§ **WORK REQUIRED**
Make an exact copy, from the records below, of the lines from the line containing "ring pip: (197, 173)" to the line containing "middle dip: (238, 109)", both lines included, excluding pictures.

Structured pose outputs
= Beginning of Section =

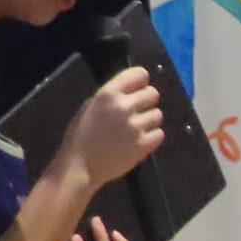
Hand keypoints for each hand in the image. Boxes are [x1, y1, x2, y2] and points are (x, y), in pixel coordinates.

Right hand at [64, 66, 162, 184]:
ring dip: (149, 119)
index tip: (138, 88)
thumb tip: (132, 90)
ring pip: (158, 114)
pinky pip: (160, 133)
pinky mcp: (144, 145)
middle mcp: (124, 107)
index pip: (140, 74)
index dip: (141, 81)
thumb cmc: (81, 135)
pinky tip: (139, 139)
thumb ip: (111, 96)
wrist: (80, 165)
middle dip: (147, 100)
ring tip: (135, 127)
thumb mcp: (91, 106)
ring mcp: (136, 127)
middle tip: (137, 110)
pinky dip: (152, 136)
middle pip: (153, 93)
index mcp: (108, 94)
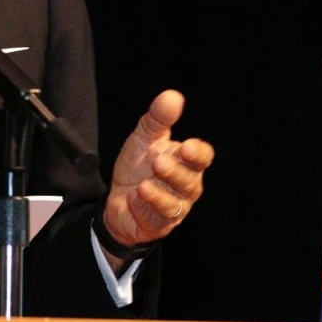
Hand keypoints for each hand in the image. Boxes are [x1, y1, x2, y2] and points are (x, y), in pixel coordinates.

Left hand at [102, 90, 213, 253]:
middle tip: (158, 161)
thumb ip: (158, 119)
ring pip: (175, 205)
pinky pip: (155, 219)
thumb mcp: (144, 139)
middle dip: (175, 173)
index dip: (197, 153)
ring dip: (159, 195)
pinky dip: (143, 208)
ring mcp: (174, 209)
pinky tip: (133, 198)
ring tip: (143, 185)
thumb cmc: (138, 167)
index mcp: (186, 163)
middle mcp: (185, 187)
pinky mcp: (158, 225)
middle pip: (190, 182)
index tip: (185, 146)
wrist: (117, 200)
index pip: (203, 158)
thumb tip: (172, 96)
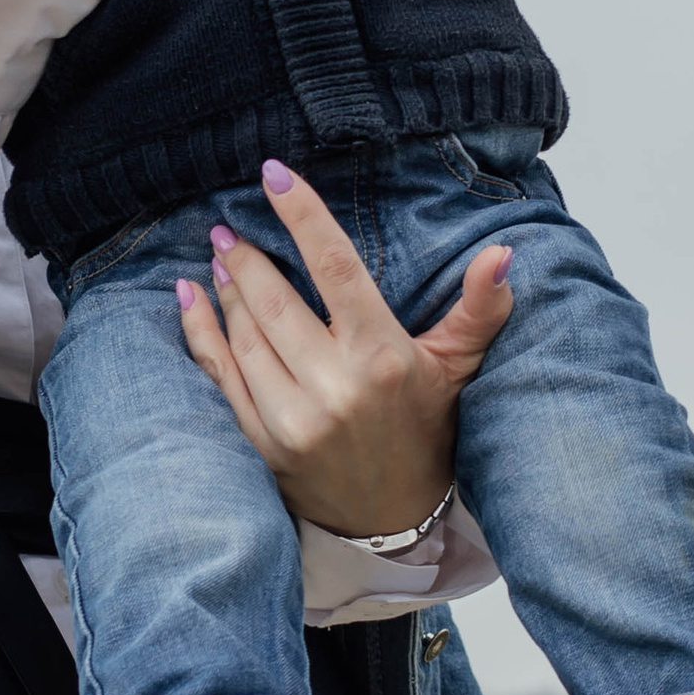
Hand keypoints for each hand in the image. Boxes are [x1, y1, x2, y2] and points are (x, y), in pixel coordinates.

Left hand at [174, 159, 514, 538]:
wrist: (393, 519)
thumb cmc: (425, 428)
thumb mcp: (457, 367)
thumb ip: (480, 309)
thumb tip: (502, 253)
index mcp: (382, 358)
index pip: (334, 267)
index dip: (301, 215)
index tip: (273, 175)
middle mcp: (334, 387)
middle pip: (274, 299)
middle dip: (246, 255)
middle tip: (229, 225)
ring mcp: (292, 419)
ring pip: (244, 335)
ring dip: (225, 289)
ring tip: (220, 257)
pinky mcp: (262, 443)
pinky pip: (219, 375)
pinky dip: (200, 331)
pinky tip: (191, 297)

= End of Section =
= Beginning of Section =

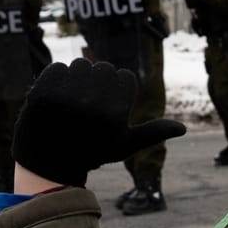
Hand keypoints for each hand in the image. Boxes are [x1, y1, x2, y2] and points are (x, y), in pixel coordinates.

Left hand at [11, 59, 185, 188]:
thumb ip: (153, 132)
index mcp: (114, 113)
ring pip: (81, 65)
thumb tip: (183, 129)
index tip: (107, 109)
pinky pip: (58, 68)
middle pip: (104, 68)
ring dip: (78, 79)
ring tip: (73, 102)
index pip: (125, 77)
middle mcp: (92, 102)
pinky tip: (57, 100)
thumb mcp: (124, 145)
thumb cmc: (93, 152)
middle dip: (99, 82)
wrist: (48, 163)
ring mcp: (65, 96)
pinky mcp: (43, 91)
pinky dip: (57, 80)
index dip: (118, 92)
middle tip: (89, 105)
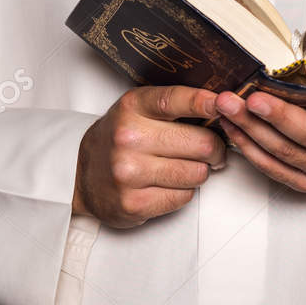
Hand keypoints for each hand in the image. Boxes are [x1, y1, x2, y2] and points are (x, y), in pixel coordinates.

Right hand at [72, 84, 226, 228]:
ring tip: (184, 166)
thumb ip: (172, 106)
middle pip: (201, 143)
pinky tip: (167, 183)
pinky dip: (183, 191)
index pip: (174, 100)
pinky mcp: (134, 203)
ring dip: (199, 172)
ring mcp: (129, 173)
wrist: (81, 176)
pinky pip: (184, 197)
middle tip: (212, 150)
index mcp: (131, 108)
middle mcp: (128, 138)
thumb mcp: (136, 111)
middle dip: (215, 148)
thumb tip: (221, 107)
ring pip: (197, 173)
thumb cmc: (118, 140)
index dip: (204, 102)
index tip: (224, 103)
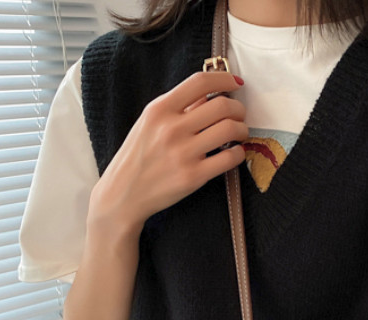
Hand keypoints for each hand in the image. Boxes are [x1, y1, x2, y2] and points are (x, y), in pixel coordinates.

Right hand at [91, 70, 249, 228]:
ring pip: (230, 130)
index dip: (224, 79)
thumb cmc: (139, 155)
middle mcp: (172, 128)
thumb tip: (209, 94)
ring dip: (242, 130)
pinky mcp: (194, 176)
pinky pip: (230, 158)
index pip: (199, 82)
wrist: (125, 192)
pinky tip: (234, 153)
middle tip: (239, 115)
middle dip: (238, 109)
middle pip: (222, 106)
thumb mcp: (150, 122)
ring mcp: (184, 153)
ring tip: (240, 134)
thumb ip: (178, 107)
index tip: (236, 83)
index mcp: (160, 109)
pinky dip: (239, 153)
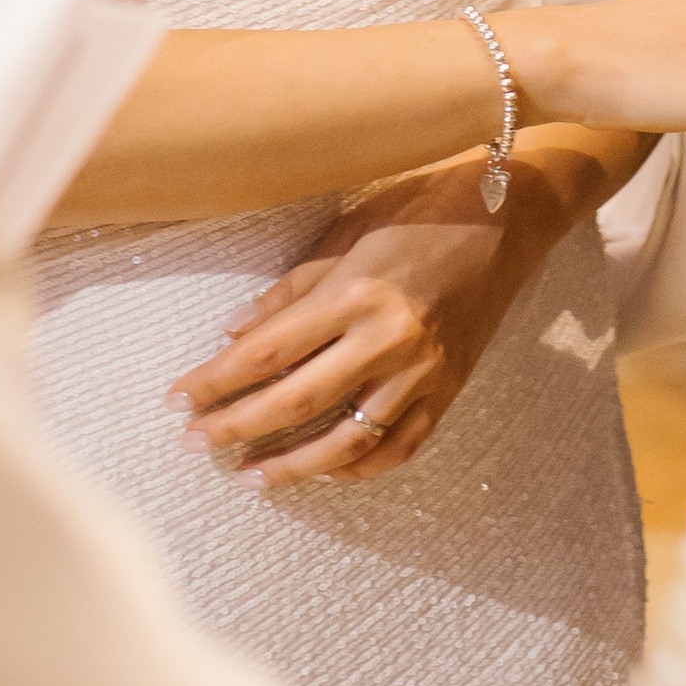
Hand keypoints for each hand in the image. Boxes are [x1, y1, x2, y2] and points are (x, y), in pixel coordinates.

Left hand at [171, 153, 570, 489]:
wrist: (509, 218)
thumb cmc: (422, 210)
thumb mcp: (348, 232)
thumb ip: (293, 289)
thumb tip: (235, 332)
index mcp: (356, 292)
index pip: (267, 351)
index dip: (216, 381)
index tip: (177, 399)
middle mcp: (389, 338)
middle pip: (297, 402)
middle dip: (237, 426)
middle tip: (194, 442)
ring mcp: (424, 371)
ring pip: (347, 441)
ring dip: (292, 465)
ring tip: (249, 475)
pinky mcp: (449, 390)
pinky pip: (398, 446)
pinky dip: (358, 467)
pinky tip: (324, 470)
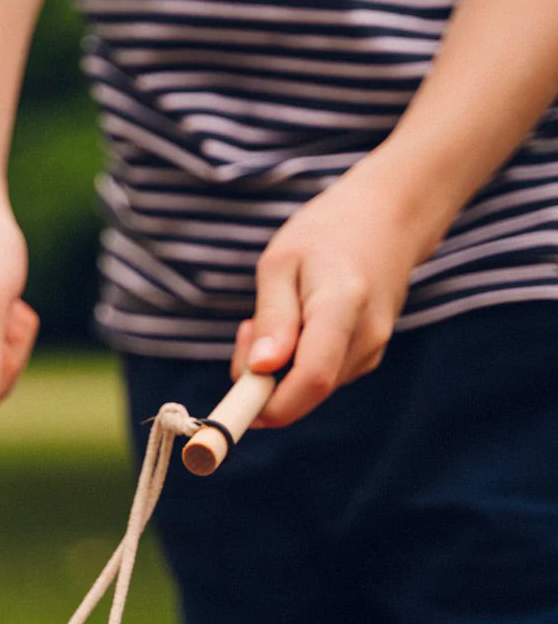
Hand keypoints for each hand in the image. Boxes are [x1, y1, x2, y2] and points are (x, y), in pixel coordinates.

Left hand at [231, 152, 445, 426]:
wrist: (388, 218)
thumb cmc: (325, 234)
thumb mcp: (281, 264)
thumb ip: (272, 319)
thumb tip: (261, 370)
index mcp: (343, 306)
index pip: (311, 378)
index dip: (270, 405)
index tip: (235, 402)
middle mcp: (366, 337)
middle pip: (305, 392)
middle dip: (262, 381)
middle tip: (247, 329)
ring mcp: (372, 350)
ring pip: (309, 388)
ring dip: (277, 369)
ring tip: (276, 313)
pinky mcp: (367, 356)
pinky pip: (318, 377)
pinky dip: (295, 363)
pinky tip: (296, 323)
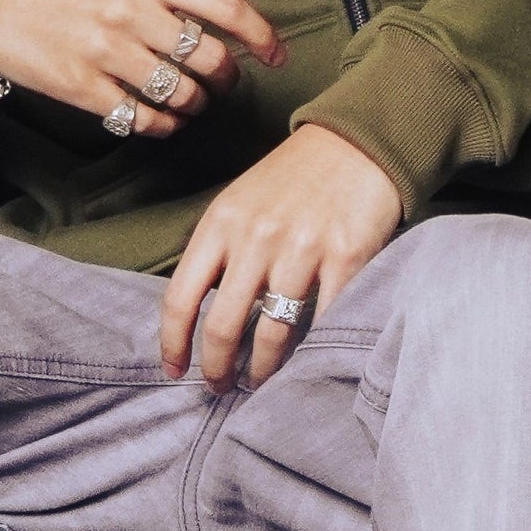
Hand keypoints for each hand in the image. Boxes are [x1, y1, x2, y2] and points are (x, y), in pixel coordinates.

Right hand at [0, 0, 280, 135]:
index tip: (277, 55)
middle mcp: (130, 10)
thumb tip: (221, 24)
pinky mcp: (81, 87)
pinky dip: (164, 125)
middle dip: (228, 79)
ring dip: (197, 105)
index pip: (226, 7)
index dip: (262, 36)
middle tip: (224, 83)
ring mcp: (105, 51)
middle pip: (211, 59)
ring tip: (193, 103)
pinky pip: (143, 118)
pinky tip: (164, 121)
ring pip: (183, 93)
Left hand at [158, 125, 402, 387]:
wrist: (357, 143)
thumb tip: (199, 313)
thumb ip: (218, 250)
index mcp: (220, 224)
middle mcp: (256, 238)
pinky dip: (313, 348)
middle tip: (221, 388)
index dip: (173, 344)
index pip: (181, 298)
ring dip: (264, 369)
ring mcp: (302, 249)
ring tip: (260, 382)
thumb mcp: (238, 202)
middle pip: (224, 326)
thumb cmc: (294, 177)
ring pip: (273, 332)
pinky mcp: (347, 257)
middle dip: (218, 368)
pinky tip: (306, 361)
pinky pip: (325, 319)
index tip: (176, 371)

= End of Section =

§ **SOLUTION FOR THIS TASK**
ring pip: (197, 173)
thumb cmc: (118, 140)
index dip: (204, 102)
index tip: (224, 103)
Hand keypoints for each hand in the image. Boxes are [x1, y1, x2, y2] and points are (x, y), in pixel coordinates.

Right hand at [91, 70, 249, 228]:
ring pip: (230, 130)
index dip: (224, 79)
thumb cmc: (139, 155)
middle mcp: (172, 128)
thumb tip: (209, 94)
ring dip: (242, 130)
pinky mcp: (194, 176)
pinky pip: (230, 158)
index pip: (199, 82)
wrist: (125, 192)
pinky tip: (234, 153)
middle tip: (239, 115)
middle dip: (238, 109)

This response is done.